Beyazıt, eğitimini aldığı seramik ve heykele yönelmek için bir atölye kurmuş ya, 1995’te, Eskişehir’e dönmüş olsaydı yine seramikle ilgilenecekti, ilk görüşmelerimizden birinde söylemişti.
Beyazıt, lakabı gibi Beyaz kalmayı becermişti, röportajda “emekliliği düşündüğü” zamandan söz etmiş.
Kimse git artık demeden gitmeyi düşünebilen adamlar hep zor bulunur.
Atı alan TEM’i geçti bile
Atı alan Üsküdar’ı geçti deriz ya, WhatsApp ve bilgilerin paylaşımı söz konusu olduğunda Üsküdar yakın kalıyor.
Aslında Ağustos 2016’dan bu yana Facebook ile WhatsApp arasında veri iletişimi yapılıyormuş zaten.
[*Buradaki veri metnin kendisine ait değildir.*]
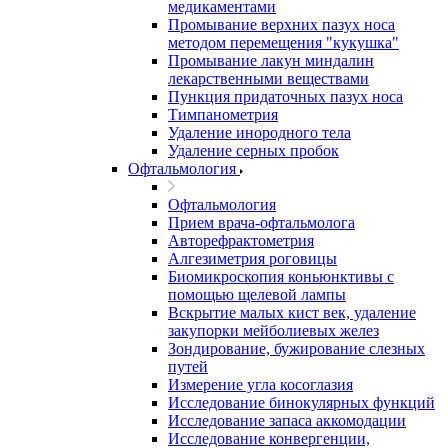
медикаментами
Промывание верхних пазух носа
методом перемещения "кукушка"
Промывание лакун миндалин
лекарственными веществами
Пункция придаточных пазух носа
Тимпанометрия
Удаление инородного тела
Удаление серных пробок
Офтальмология
Офтальмология
Прием врача-офтальмолога
Авторефрактометрия
Алгезиметрия роговицы
Биомикроскопия коньюнктивы с
помощью щелевой лампы
Вскрытие малых кист век, удаление
закупорки мейболиевых желез
Зондирование, бужирование слезных
путей
Измерение угла косоглазия
Исследование бинокулярных функций
Исследование запаса аккомодации
Исследование конвергенции,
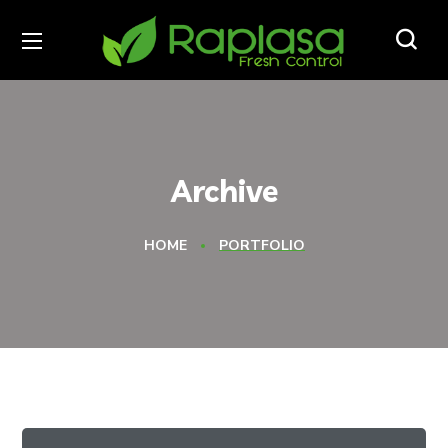
Archive
HOME
PORTFOLIO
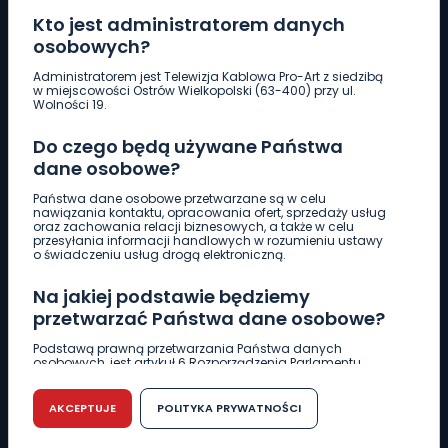
Kto jest administratorem danych
osobowych?
Pobierz logotyp
Administratorem jest Telewizja Kablowa Pro-Art z siedzibą
w miejscowości Ostrów Wielkopolski (63-400) przy ul.
Wolności 19.
LINIA INTERWENCYJNA
Do czego będą używane Państwa
661 997 997
dane osobowe?
Państwa dane osobowe przetwarzane są w celu
REDAKCJA
nawiązania kontaktu, opracowania ofert, sprzedaży usług
oraz zachowania relacji biznesowych, a także w celu
62 735 22 22
redakcja@wlkp24.info
przesyłania informacji handlowych w rozumieniu ustawy
o świadczeniu usług drogą elektroniczną.
DZIAŁ REKLAMY
Na jakiej podstawie będziemy
62 735 01 85
reklama@wlkp24.info
przetwarzać Państwa dane osobowe?
Podstawą prawną przetwarzania Państwa danych
osobowych, jest artykuł 6 Rozporządzenia Parlamentu
WIADOMOŚCI
Europejskiego i Rady (UE) 2016/679 z dnia 27 kwietnia 2016
r. w sprawie ochrony osób fizycznych w związku z
przetwarzaniem danych osobowych w sprawie
AKCEPTUJE
POLITYKA PRYWATNOŚCI
swobodnego przepływu takich danych oraz uchylenia
CIEKAWOSTKI
dyrektywy 95/46/WE (RODO).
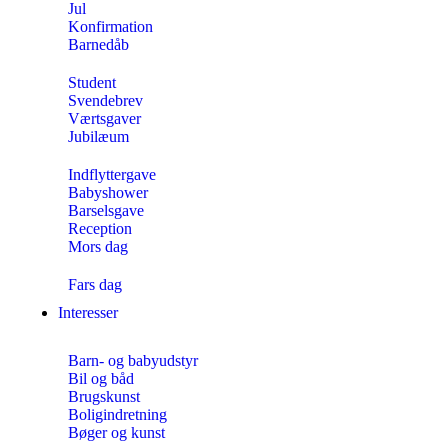
Jul
Konfirmation
Barnedåb
Student
Svendebrev
Værtsgaver
Jubilæum
Indflyttergave
Babyshower
Barselsgave
Reception
Mors dag
Fars dag
Interesser
Barn- og babyudstyr
Bil og båd
Brugskunst
Boligindretning
Bøger og kunst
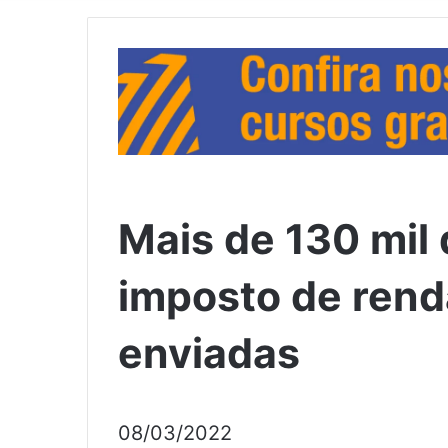
Mais de 130 mil
imposto de rend
enviadas
08/03/2022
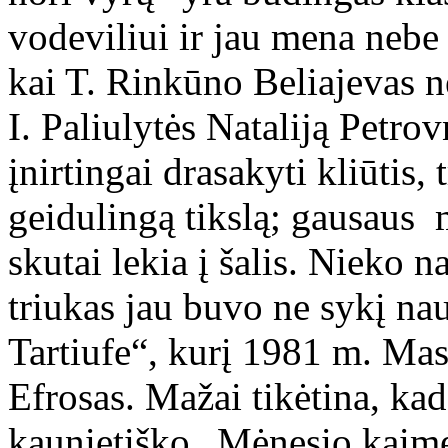
vodeviliui ir jau mena nebe
kai T. Rinkūno Beliajevas n
I. Paliulytės Nataliją Petrov
įnirtingai drasakyti kliūtis,
geidulingą tikslą; gausaus 
skutai lekia į šalis. Nieko n
triukas jau buvo ne sykį nau
Tartiufe“, kurį 1981 m. M
Efrosas. Mažai tikėtina, kad
kaunietiško „Mėnesio kaime“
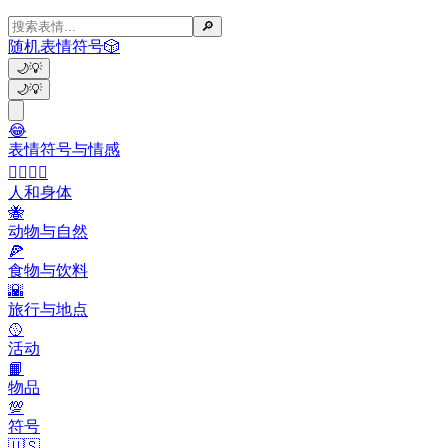
🔎
随机表情符号
🎲
🌙
💡
🌙
💡
😂
表情符号与情感
👩‍❤️‍💋‍👨
人和身体
🐝
动物与自然
🍕
食物与饮料
🌇
旅行与地点
🥎
活动
📙
物品
💯
符号
🇺🇸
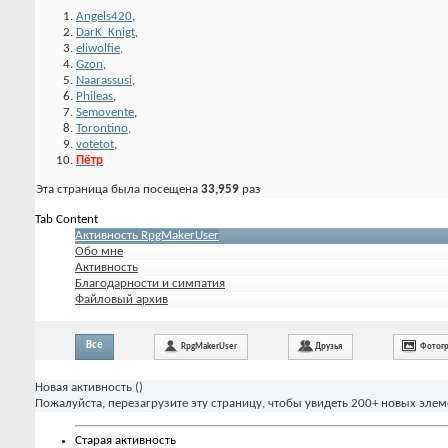
Angels420
,
DarK_Knigt
,
eliwolfie
,
Gzon
,
Naarassusi
,
Phileas
,
Semovente
,
Torontino
,
votetot
,
Пётр
Эта страница была посещена
33,959
раз
Tab Content
Активность RpgMakerUser
Обо мне
Активность
Благодарности и симпатия
Файловый архив
Все
RpgMakerUser
Друзья
Фотог
Новая активность (
)
Пожалуйста, перезагрузите эту страницу, чтобы увидеть 200+ новых элем
Старая активность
WhatsApp gelen tepkiler üzerine açıkladı bu bilgiyi, yeni sözleşme fiili durumun hukuki kayıt altına alınması çabası.
Yasal olarak bir şey yapmak mümkün değil zira WhatsApp verileri paylaşmadan önce kullanıcılarına veri paylaşımı dışında kalmak istediğini gösteren “opt out” diye bir seçenek sundu.
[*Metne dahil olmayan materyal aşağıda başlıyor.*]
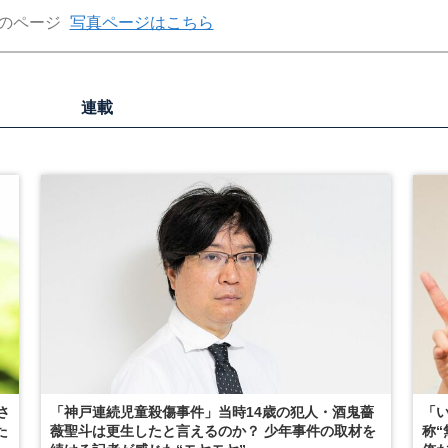
のページ
写真ページはこちら
連載
さ
「神戸連続児童殺傷事件」当時14歳の犯人・酒鬼薔
「
た
薇聖斗は更生したと言えるのか？ 少年事件の取材を
称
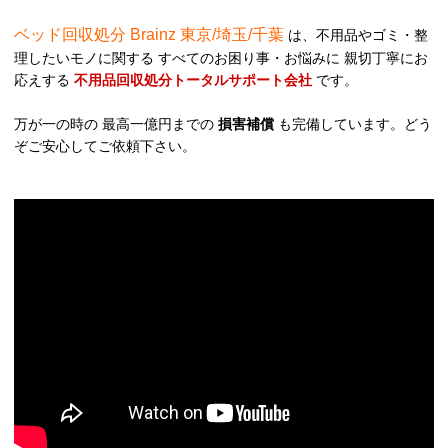
ベッド回収処分 Brainz 東京/埼玉/千葉
は、不用品やゴミ・整
理したいモノに関する すべてのお困り事・お悩みに 親切丁寧にお
応えする
不用品回収処分トータルサポート会社
です。
万が一の時の 最高一億円までの
損害補償
も完備しています。どう
ぞご安心してご依頼下さい。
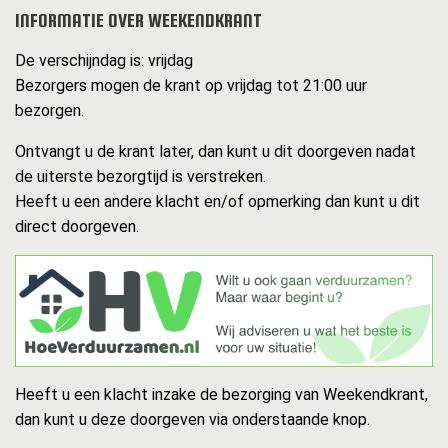
INFORMATIE OVER WEEKENDKRANT
De verschijndag is: vrijdag
Bezorgers mogen de krant op vrijdag tot 21:00 uur
bezorgen.
Ontvangt u de krant later, dan kunt u dit doorgeven nadat
de uiterste bezorgtijd is verstreken.
Heeft u een andere klacht en/of opmerking dan kunt u dit
direct doorgeven.
Heeft u een klacht inzake de bezorging van Weekendkrant,
dan kunt u deze doorgeven via onderstaande knop.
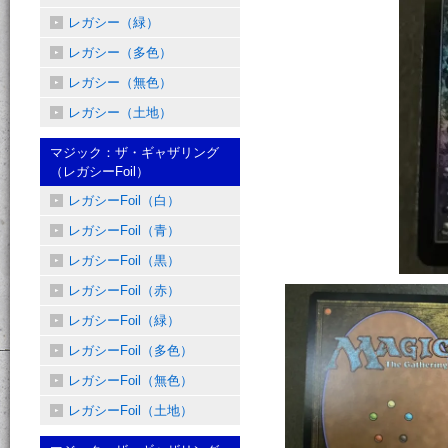
レガシー（緑）
レガシー（多色）
レガシー（無色）
レガシー（土地）
マジック：ザ・ギャザリング
（レガシーFoil）
レガシーFoil（白）
レガシーFoil（青）
レガシーFoil（黒）
レガシーFoil（赤）
レガシーFoil（緑）
レガシーFoil（多色）
レガシーFoil（無色）
レガシーFoil（土地）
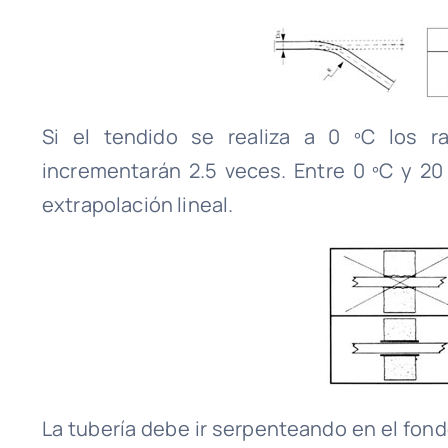
Si el tendido se realiza a 0 ºC los r
incrementarán 2.5 veces. Entre 0 ºC y 20
extrapolación lineal.
La tubería debe ir serpenteando en el fond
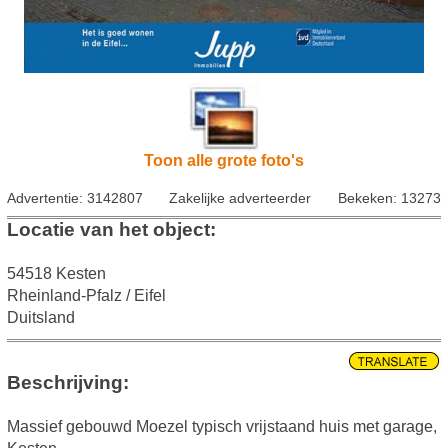
Toon alle grote foto's
Advertentie: 3142807
Zakelijke adverteerder
Bekeken: 13273
Locatie van het object:
54518 Kesten
Rheinland-Pfalz / Eifel
Duitsland
Beschrijving:
Massief gebouwd Moezel typisch vrijstaand huis met garage,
O seçeneği işaretlemeyen herkesi de veri paylaşımını onaylamış olarak kabul etti.
Eylül 2016’da bu seçenek kalktı ve o günden sonra uygulamayı kullanan herkes otomatik olarak veri paylaşımını onaylamış oldu.
Hukuken geçerli olan işlemlerin ahlak açısından ne kadar sıkıntılı olduğunu gösteren harika bir örnek bu.
Gündemden nemalanan KVKK
Türkiye’de Kişisel Verileri Koruma Kurulu diye bir kurul var.
Kamuoyunda WhatsApp tartışması başlayınca resen inceleme başlattılar, şubat başında bir karar vereceklermiş.
WhatsApp AB üyesi ülkelerde kişisel veri paylaşımı yapamıyor.
Bu yüzden de WhatsApp İrlanda’da ayrı bir şirket kurdu, farklı bir servis sağlayıcı gibi davranmak zorunda kaldı.
Durduk yere olmadı elbette bu, AB Genel Veri Güvenliği Regülasyonu zoruyla atıldı bu adımlar.
Türkiye’de kişisel verilerin korunması için çıkarılmış bir kanun ve denetleyici kurul, kamuoyu öfkesinden önce, verilerin paylaşımı işini hiç ele aldı mı?
Avrupa Birliği, kendi sınırlarında yaşayanları nasıl korumuş, biz benzerini nasıl yaparız diye hiç kafa yordu mu?
Soruyorum ama aslında hiç sanmıyorum.
Kişisel Verilerin Korunması Kanunu’na aykırı hareket eden bir işletmeyi şikâyet etmek istediğimde, Mernis adres çekmiyor, şikayet gerçekleşmiyor diye yazdım, gık bile çıkmadı bu Kurul’dan.